Continuous low pressure decarboxylation of fatty acids to fuel-range hydrocarbons with in situ hydrogen production

Fatty acids are considered as a renewable feedstock for the production of high value products such as fuel-range hydrocarbons. Decarboxylation can produce high quality fuels from fatty acids, although either high pressure or additional hydrogen is required. This study investigated a low pressure (< 500 psi) continuous decarboxylation process examining oleic acid in a continuous fixed bed reactor using activated carbon, which gave surprisingly high quality fuel-like hydrocarbons with no external hydrogen. The results showed that activated carbon performed as a catalyst for both decarboxylation and in situ hydrogen production.
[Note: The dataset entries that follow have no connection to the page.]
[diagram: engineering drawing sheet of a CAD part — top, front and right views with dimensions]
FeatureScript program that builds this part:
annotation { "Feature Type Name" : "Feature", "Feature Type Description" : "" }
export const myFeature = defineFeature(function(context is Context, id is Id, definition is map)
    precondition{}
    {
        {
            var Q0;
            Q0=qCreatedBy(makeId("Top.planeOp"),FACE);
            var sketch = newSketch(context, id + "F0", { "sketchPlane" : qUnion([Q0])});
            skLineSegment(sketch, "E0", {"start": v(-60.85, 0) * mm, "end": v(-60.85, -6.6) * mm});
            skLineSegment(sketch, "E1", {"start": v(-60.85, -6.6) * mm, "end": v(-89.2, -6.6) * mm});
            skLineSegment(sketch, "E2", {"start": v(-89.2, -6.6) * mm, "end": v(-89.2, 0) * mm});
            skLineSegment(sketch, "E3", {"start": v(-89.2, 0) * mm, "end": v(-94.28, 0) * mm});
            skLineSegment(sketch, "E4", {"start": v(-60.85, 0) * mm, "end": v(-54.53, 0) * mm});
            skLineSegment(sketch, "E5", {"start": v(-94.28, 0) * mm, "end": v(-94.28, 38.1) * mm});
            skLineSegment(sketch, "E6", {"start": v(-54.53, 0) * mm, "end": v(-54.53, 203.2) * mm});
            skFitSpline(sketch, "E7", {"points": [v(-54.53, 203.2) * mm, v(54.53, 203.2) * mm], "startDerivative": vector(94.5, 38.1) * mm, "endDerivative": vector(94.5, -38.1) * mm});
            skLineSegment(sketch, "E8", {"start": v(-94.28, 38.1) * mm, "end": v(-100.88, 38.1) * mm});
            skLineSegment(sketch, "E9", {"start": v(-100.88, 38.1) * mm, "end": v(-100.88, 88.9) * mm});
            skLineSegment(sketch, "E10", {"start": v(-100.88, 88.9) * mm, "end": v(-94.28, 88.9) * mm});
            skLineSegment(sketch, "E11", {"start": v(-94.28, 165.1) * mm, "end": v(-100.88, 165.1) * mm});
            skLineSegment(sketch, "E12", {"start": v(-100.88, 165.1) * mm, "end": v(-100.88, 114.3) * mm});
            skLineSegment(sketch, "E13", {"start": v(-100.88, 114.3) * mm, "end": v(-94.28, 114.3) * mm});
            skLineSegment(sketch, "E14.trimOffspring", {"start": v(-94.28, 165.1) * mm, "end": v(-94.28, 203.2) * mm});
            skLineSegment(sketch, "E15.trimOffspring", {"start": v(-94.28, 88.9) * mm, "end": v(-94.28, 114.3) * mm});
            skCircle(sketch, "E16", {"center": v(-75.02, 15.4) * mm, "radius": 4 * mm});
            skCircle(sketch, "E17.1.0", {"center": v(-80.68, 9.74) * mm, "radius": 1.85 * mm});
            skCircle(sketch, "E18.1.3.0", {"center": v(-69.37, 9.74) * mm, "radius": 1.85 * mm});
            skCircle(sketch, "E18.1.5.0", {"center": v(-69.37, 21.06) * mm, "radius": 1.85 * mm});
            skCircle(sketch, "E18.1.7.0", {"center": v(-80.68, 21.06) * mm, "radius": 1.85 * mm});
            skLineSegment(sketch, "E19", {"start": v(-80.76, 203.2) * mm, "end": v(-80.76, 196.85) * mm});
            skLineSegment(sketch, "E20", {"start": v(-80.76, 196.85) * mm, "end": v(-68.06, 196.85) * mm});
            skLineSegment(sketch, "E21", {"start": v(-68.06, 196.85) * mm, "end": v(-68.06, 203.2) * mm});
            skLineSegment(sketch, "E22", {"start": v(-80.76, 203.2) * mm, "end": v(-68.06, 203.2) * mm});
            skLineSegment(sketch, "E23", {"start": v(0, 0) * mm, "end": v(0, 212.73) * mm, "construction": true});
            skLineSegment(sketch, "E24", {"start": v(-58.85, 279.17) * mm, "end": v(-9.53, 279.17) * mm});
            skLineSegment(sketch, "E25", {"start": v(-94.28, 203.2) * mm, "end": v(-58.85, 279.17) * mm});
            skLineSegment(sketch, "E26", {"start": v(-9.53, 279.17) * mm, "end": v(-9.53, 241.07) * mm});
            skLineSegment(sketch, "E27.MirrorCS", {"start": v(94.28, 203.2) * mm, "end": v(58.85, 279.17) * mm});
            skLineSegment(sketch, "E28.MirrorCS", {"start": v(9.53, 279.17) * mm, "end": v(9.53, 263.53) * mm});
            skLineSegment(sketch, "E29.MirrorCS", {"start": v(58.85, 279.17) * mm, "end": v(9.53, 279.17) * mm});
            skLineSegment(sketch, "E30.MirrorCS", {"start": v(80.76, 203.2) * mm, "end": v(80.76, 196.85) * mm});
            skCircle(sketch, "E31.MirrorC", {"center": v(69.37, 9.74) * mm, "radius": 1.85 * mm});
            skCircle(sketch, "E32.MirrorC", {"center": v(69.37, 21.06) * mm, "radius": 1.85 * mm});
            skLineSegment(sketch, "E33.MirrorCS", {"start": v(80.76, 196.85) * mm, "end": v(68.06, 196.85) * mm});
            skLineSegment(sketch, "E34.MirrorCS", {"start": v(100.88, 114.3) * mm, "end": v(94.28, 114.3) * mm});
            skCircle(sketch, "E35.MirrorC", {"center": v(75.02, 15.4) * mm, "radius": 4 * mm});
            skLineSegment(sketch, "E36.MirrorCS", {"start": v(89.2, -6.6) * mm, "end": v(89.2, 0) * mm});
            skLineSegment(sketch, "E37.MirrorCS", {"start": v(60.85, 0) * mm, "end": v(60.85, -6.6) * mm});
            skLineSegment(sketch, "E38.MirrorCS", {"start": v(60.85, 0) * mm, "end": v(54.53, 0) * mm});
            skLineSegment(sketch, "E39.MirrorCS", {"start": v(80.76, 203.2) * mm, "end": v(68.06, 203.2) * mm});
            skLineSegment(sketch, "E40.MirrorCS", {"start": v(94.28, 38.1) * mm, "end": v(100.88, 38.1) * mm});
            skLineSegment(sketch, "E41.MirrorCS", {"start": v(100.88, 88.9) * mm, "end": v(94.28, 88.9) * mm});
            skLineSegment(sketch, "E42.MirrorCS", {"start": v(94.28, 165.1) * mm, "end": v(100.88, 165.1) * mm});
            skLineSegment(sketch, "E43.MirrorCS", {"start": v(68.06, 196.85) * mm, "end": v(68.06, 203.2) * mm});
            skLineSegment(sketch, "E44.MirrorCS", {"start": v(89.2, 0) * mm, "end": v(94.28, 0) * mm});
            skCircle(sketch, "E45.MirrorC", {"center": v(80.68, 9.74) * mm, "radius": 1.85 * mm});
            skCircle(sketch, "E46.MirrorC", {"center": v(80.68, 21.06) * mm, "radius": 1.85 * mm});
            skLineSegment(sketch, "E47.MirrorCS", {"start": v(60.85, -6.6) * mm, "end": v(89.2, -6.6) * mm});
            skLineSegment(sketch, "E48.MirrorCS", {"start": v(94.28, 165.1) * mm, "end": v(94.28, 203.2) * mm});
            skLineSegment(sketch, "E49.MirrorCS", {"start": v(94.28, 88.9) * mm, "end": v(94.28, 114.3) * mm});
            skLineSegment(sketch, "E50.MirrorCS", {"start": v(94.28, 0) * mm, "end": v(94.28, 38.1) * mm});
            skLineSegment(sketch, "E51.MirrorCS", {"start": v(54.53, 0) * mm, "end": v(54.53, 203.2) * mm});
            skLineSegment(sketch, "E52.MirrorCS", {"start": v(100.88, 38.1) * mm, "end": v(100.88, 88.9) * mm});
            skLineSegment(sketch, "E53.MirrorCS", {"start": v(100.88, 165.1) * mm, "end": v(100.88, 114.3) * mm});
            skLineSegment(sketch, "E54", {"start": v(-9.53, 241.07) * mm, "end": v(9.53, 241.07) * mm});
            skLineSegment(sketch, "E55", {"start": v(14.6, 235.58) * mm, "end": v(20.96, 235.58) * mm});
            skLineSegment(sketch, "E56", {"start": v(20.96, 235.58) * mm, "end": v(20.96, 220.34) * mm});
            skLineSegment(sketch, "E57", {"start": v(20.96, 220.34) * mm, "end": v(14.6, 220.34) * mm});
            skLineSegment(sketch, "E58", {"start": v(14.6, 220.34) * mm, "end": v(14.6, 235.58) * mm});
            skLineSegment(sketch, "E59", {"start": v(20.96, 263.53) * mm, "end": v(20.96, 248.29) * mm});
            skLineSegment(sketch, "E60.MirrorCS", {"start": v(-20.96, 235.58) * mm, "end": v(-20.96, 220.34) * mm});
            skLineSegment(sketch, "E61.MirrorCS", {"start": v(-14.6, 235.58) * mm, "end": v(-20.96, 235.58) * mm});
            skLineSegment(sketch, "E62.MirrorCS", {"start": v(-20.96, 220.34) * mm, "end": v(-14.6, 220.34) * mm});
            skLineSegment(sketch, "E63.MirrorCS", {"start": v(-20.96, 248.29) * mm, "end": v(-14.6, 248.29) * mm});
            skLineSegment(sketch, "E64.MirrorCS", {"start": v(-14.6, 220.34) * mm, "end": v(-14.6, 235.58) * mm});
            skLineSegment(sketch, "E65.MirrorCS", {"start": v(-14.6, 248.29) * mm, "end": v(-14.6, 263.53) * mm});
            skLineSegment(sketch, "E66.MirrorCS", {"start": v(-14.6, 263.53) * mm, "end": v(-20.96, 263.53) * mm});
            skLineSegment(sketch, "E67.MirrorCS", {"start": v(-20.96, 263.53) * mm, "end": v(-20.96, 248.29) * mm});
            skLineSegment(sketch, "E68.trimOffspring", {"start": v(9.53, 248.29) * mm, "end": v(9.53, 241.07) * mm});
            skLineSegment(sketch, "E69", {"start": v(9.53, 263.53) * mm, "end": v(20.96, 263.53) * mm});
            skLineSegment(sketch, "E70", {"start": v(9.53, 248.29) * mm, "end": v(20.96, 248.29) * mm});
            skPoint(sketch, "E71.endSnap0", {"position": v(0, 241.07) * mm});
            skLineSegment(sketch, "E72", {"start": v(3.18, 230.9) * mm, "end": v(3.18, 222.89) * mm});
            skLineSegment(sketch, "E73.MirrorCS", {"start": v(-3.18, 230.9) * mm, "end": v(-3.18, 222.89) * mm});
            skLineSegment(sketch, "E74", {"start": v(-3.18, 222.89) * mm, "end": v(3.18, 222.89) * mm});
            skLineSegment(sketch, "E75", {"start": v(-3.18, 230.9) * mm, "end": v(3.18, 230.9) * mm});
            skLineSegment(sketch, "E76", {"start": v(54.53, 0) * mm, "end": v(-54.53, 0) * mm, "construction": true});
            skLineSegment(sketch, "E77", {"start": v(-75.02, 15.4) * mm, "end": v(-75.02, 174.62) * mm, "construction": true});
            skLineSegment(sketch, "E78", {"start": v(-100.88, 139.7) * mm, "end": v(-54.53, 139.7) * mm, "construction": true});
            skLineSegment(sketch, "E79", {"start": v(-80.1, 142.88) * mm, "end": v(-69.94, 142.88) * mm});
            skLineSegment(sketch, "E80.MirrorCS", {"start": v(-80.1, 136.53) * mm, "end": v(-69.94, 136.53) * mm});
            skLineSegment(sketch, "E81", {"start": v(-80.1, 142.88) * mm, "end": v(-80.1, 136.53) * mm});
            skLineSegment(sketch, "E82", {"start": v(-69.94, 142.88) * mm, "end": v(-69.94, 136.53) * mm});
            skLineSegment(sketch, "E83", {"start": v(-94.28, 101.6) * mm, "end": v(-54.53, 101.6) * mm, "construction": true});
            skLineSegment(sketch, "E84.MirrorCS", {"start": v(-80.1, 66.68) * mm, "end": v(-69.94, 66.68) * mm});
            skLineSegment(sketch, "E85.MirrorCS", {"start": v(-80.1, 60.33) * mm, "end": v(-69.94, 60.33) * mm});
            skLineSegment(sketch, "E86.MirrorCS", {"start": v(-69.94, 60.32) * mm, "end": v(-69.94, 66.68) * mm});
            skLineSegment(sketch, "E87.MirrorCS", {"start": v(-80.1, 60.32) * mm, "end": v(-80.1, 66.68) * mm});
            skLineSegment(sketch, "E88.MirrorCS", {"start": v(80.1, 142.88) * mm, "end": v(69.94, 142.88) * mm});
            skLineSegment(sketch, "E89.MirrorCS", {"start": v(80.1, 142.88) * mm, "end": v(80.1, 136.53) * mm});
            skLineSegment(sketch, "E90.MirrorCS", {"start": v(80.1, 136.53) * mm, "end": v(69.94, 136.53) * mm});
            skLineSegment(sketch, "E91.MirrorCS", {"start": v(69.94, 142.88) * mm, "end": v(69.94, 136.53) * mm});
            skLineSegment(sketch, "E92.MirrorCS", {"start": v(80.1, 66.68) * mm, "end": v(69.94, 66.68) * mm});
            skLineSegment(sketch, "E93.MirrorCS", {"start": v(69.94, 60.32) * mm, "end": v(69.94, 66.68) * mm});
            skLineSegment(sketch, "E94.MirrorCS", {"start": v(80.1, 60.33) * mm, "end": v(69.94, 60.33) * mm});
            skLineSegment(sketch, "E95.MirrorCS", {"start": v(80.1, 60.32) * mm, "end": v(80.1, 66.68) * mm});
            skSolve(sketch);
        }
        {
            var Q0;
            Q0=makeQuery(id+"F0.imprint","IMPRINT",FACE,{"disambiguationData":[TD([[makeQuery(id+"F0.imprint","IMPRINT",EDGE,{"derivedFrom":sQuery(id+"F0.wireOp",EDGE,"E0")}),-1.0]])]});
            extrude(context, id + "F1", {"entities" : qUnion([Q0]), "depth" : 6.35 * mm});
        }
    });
The reaction parameters for maximum degree of decarboxylation (91%) was found to be 400 degrees C, 2 h and water-to-oleic acid ratio of 4:1. To determine the degree of decarboxylation and reaction mechanism, the formed liquid products were examined by ATR-FTIR, Raman and GC-FID analysis, respectively. The liquid product was found to consist of mainly saturated hydrocarbons containing heptadecane (89.3% selectivity) as the major compound. The liquid product was found to have a similar density and higher heating value (HHV) to commercial diesel and jet fuel. The mechanism for decarboxylation reaction along with in situ hydrogen formation was proposed in this study.